Because as it turns out, writing mission critical, one-off software is difficult. Touching a piece of code that's firmly embedded in the system could have serious consequences. (Of course, it shouldn't; any mistakes should be caught by testing but we all know how that goes.)
These are rules for a place that makes massive, expensive and dangerous things, not a webdev shop.
And don't dismiss the idea: they do use Microsoft Windows in surgical robots (including eye laser robots, which is why I'll never have it).
The way this is (normally/sanely) done is that the control code for the robot runs on its own CPU and does all the failsafe, real-time-contrained stuff. The robot's control code doesn't receive control-level instructions, but messages of the form "move to position X,Y,Z" or "move N units on axis Y" (which it validates and, ideally, against which it also has mechanical limits, i.e. the mechanism itself cannot move to an invalid or dangerous position). The application that gets user input and sends these messages doesn't need to be NASA-level stuff as long as it runs on another CPU.
In more recent years, this CPU and the one that runs Windows and the nice interface have been starting to come in the same box (and, more recently, even on the same die), but until not so long ago these were usually separate boxes, connected through serial, USB or Ethernet. This is still common, I've finished the firmware for one such device just a few months ago.
I don't know if you can actually pass through FDA's process with a robot that's running Windows, but frankly, I wouldn't try it. But there's nothing inherently unsafe in running the UI on general-purpose software and hardware, as long as the control code is robust enough in its validation and the interface between the two is correctly designed.
Machines can be rebuilt no matter how expensive they are, but human lives are gone for good. Having extremely rigid policies about accepting changes doesn't sound that crazy to me. What kind of serious professional would want to change the code of a life-critical system the same way they change that of a CRUD webapp?
That's a kind of software development where saying "oh, human lives at risk here, I'll be super-careful" doesn't quite cut it.
Well, there is some merit to it, isn't there? You could make a mistake when splitting up that function, like with any other change you make.
Yes, it sucks. Then again, I'd rather not cost our company more than my yearly salary for a simple mistske.

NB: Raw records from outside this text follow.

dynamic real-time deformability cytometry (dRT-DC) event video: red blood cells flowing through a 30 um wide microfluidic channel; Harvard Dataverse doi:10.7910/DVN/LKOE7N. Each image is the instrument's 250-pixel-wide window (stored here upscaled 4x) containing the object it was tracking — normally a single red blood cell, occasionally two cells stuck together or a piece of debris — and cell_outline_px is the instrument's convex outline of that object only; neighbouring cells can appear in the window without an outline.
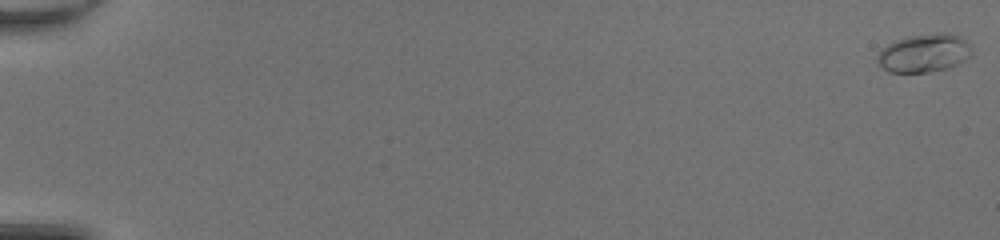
{"species": "common noctule bat (a hibernating species)", "species_latin": "Nyctalus noctula", "temperature_condition": "room temperature", "stored_images_in_passage": 51, "camera_frame_rate_fps": 3000, "um_per_image_px": 0.085, "animal": {"sex": "female", "body_mass_g": 20.0, "forearm_length_mm": 54.0}, "frame": {"image": 1, "passage_image": 1, "time_ms": 0.0, "image_size_px": [1000, 240], "cell_outline_px": [[972, 56], [948, 68], [928, 72], [888, 72], [876, 60], [876, 56], [888, 44], [896, 40], [908, 36], [940, 32], [952, 32], [960, 36], [972, 48]], "centroid_in_image_um": [78.58, 4.5], "position_along_channel_um": 6.4, "area_um2": 21.1}}
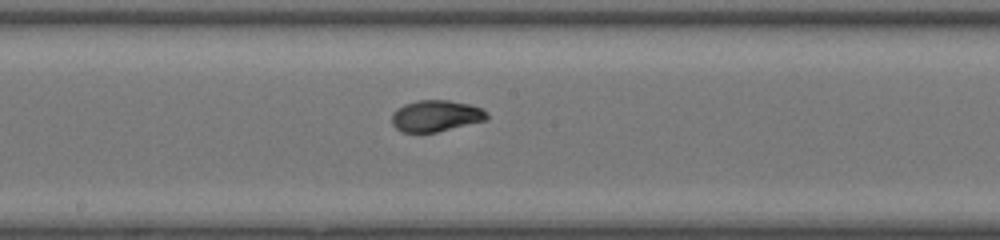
{"frame": {"image": 2, "passage_image": 30, "time_ms": 9.667, "image_size_px": [1000, 240], "cell_outline_px": [[488, 120], [436, 132], [400, 132], [392, 124], [392, 112], [396, 108], [404, 104], [420, 100], [448, 100], [468, 104], [480, 108], [488, 112]], "centroid_in_image_um": [37.04, 9.85], "position_along_channel_um": 211.2, "area_um2": 17.46}}
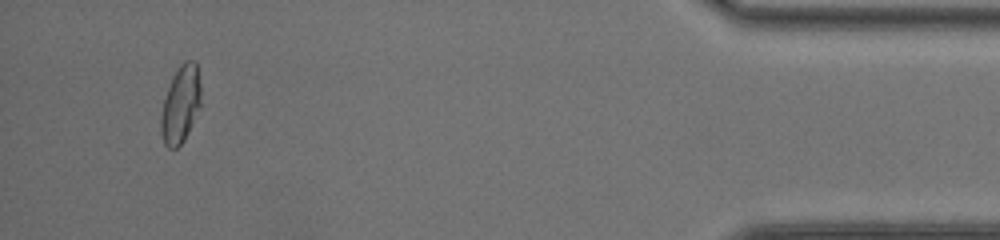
{"frame": {"image": 3, "passage_image": 49, "time_ms": 16.0, "image_size_px": [1000, 240], "cell_outline_px": [[200, 108], [184, 140], [176, 148], [168, 148], [164, 144], [160, 132], [160, 116], [164, 100], [172, 76], [180, 64], [184, 60], [196, 60], [200, 84]], "centroid_in_image_um": [15.34, 8.86], "position_along_channel_um": 419.9, "area_um2": 18.09}, "authors_computed_cell_mechanics": {"area_um2": 17.6868, "velocity_mm_per_s": 4.2717, "shape_relaxation_time_tau1_ms": 4.5791, "shape_relaxation_time_tau2_ms": 0.7447, "deformation_change_tau1": 0.1784, "deformation_change_tau2": 0.0463}}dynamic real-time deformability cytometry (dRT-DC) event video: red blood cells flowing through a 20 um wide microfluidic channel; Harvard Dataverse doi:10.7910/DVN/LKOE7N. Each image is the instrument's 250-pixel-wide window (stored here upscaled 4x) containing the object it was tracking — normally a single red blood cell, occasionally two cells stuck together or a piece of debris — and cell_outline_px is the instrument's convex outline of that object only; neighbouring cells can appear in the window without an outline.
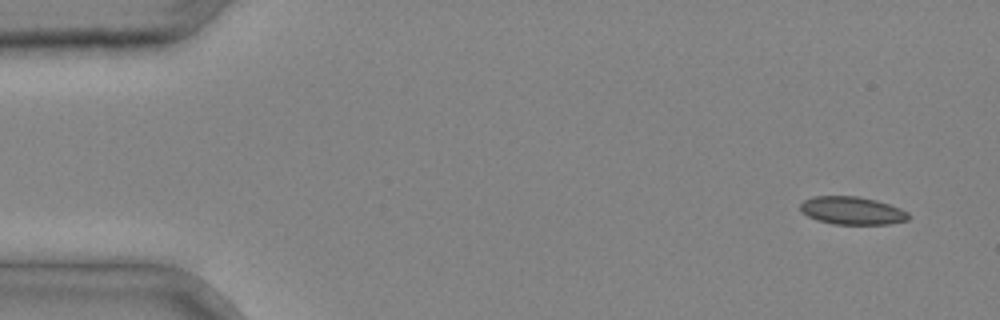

You wouldn't believe how poor IT processes are implemented over such critical infrastructure (oil rigs, infrastructure handling wall-street financial transaction etc) in outsourcing companies. I am not talking how big mess is in configuration and related documentation.

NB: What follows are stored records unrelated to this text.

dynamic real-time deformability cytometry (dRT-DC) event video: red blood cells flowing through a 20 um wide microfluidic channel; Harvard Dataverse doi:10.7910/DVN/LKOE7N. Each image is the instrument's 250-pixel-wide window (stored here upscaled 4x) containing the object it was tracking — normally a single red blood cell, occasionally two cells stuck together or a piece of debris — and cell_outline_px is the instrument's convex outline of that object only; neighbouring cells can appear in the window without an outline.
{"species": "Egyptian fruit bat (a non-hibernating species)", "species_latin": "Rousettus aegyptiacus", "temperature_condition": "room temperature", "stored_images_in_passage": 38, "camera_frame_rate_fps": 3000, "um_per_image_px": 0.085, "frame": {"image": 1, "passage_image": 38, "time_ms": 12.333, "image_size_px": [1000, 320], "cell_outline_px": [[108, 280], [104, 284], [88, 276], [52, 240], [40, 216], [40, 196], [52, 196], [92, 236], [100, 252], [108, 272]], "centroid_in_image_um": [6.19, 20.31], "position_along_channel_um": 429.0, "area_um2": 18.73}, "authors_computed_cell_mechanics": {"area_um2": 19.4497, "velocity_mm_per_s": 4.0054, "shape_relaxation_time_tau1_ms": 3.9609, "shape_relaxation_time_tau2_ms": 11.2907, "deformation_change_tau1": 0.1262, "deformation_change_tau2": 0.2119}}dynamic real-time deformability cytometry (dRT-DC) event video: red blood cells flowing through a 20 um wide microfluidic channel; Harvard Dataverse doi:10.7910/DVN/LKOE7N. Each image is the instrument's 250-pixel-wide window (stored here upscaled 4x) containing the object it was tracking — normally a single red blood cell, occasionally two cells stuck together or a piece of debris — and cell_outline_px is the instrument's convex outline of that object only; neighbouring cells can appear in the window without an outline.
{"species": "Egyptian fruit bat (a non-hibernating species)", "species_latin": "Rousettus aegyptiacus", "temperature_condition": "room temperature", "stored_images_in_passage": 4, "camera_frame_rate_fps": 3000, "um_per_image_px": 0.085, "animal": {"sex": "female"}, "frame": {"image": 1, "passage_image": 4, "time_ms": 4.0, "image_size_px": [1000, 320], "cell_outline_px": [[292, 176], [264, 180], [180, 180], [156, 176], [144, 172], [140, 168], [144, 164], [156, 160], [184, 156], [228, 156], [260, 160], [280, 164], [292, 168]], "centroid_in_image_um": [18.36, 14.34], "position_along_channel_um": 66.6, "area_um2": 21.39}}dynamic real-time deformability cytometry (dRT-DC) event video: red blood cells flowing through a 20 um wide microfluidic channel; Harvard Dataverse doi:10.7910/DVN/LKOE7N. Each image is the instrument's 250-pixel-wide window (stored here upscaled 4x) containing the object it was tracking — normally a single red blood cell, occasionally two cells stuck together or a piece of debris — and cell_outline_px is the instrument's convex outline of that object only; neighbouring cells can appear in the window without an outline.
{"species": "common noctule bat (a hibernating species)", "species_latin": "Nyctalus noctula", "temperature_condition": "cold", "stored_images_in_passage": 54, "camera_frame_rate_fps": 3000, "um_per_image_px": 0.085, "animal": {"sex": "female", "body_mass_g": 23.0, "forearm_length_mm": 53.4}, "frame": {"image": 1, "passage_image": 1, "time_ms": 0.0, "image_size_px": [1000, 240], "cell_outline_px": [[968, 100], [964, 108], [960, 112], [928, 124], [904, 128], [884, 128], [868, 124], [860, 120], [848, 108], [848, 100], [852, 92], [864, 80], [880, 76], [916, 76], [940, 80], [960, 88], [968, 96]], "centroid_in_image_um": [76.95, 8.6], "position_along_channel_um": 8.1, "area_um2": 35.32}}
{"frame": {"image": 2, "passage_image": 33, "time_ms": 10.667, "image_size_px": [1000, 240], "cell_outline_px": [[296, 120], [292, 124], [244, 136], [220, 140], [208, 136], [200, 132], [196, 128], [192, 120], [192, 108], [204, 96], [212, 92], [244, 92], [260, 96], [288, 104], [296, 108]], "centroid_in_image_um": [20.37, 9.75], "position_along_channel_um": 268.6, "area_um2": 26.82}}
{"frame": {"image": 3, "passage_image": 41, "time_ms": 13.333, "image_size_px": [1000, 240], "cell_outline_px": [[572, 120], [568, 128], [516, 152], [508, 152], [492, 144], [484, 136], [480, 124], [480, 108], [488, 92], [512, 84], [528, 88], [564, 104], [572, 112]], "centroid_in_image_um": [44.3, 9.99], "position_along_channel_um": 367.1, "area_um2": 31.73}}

But whatever you do change, you really want to make sure it is worth the risk, screwing that up has greater consequences than asking someone to restart the web server.
With Source Code Management, what you're doing is making sure someone owns the process of ensuring well-documented , well-verified code is what becomes part of a system that will be used for the next 40+ years. Those big enterprise systems you deride have been proven they can handle decades of use, can you say the same of your modern VC system?
NASA didn't have a modern VC system by then, it's perfectly reasonable that they'd implement the procedure by hand.